Exercise prompt: Quote the text of every record below word for word, and leave the pictures out of your answer.

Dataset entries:

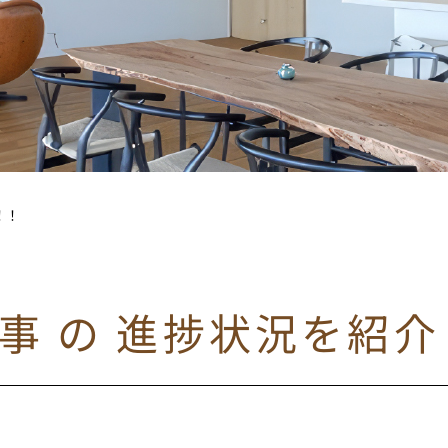
！！
事 の 進捗状況を紹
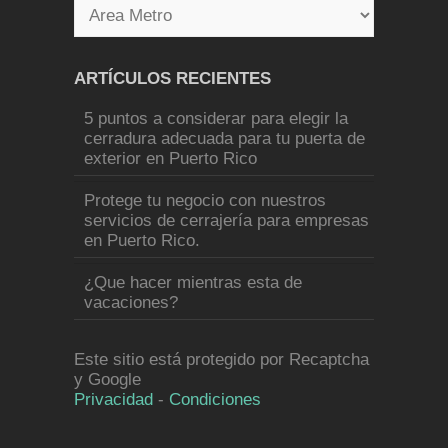
ARTÍCULOS RECIENTES
5 puntos a considerar para elegir la
cerradura adecuada para tu puerta de
exterior en Puerto Rico
Protege tu negocio con nuestros
servicios de cerrajería para empresas
en Puerto Rico.
¿Que hacer mientras esta de
vacaciones?
Este sitio está protegido por Recaptcha
y Google
Privacidad
-
Condiciones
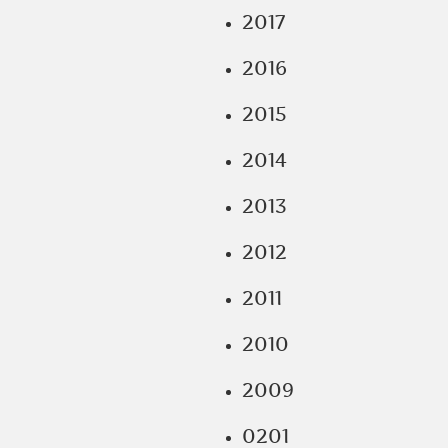
2017
2016
2015
2014
2013
2012
2011
2010
2009
0201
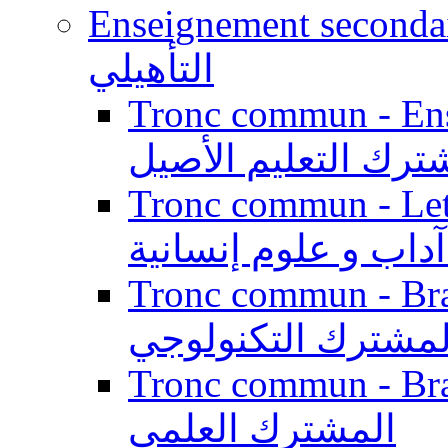
Enseignement secondaire qualifi
التأهيلي
Tronc commun - Enseig
ترك التعليم الأصيل
Tronc commun - Lett
داب و علوم إنسانية
Tronc commun - Branch
لمشترك التكنولوجي
Tronc commun - Branch
المشترك العلمي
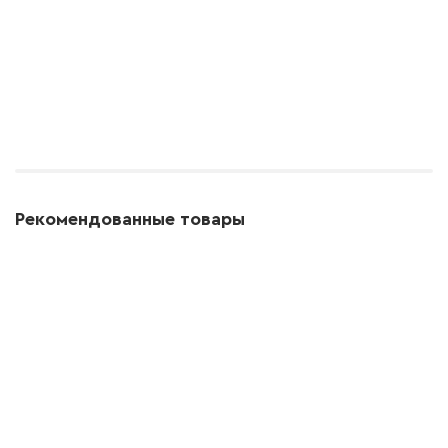
Рекомендованные товары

Task result:
！！
事 の 進捗状況を紹
ARTÍCULOS RECIENTES
5 puntos a considerar para elegir la
cerradura adecuada para tu puerta de
exterior en Puerto Rico
Protege tu negocio con nuestros
servicios de cerrajería para empresas
en Puerto Rico.
¿Que hacer mientras esta de
vacaciones?
Este sitio está protegido por Recaptcha
y Google
Privacidad
-
Condiciones
2017
2016
2015
2014
2013
2012
2011
2010
2009
0201
Enseignement secondaire qualifi
التأهيلي
Tronc commun - Enseig
ترك التعليم الأصيل
Tronc commun - Lett
داب و علوم إنسانية
Tronc commun - Branch
لمشترك التكنولوجي
Tronc commun - Branch
المشترك العلمي
Рекомендованные товары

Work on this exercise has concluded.